I swing my legs out and realize my dress from yesterday is a crumpled casualty on the floor. My cheeks go nuclear.
He follows my gaze. “You can borrow something. If you want.”
“Borrow?”
“I have sweatshirts.” He stands, rifling in his dresser. “You like oversized things.”
“How would you possibly know that?”
He hands me a soft gray sweatshirt without looking at me. “I pay attention.”
Oh. Okay. So we’re doing honesty this morning.
He leaves me to get dressed, and I pull the sweatshirt over my head. It smells like him. It drapes over me like it remembers his hands. I have no business enjoying this much intimacy this early in the day.
When I find him in the kitchen, he’s making a new pot of coffee, hair damp from a quick shower. The cabin looks… different. Warmer. More alive, somehow, even though nothing physically changed overnight.
“Hey,” he says without turning. “Your sister texted: roads are open. They’re heading up in an hour.”
“Oh God.” I wince. “We should… look less like we’ve been… whatever we’ve been.”
His shoulders shake with a quiet laugh. “You think it’s that obvious?”
I gesture between us. “Cyrus. We cannot stand this close to each other without the air catching fire. Molly will take one look at us and combust.”
He turns then, leaning one hip against the counter. “So?”
“So we need to act normal.”
He raises an eyebrow. “What about this feels normal to you?”
I have no good answer for that, so I open the nearest box of ornaments and hope it distracts both of us.

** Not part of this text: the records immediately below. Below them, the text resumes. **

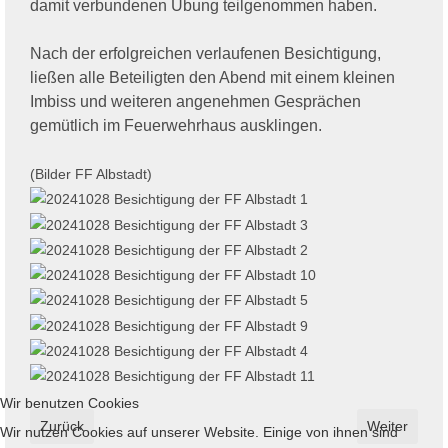
damit verbundenen Übung teilgenommen haben.
Nach der erfolgreichen verlaufenen Besichtigung,
ließen alle Beteiligten den Abend mit einem kleinen
Imbiss und weiteren angenehmen Gesprächen
gemütlich im Feuerwehrhaus ausklingen.
(Bilder FF Albstadt)
Wir benutzen Cookies
Vorheriger Beitrag: Brand von Unrat in Mainaschaff
Nächster Bei
Zurück
Weiter
Wir nutzen Cookies auf unserer Website. Einige von ihnen sind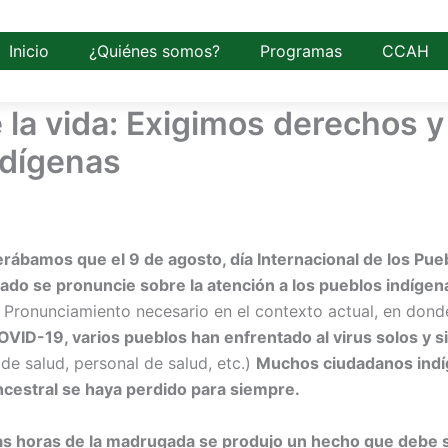
Inicio
¿Quiénes somos?
Programas
CCAH
la vida: Exigimos derechos y 
Indígenas
erábamos que el 9 de agosto, día Internacional de los Pue
ado se pronuncie sobre la atención a los pueblos indígen
 Pronunciamiento necesario en el contexto actual, en don
OVID-19, varios pueblos han enfrentado al virus solos y s
de salud, personal de salud, etc.)
Muchos ciudadanos indí
ncestral se haya perdido para siempre.
as horas de la madrugada se produjo un hecho que debe s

We fall into a rhythm easily, too easily. Untangling ribbons. Adjusting stockings. Hanging the snowflake topper.No awkwardness. No hesitation. Just the kind of comfortable silence that should take months to build, not a single night.
At one point, he steadies the tree while I fix a crooked ornament. His hand brushes my hip. He doesn’t pull away. Neither do I.
This is reckless.
This is perfect.
This is?—
A knock sounds at the door.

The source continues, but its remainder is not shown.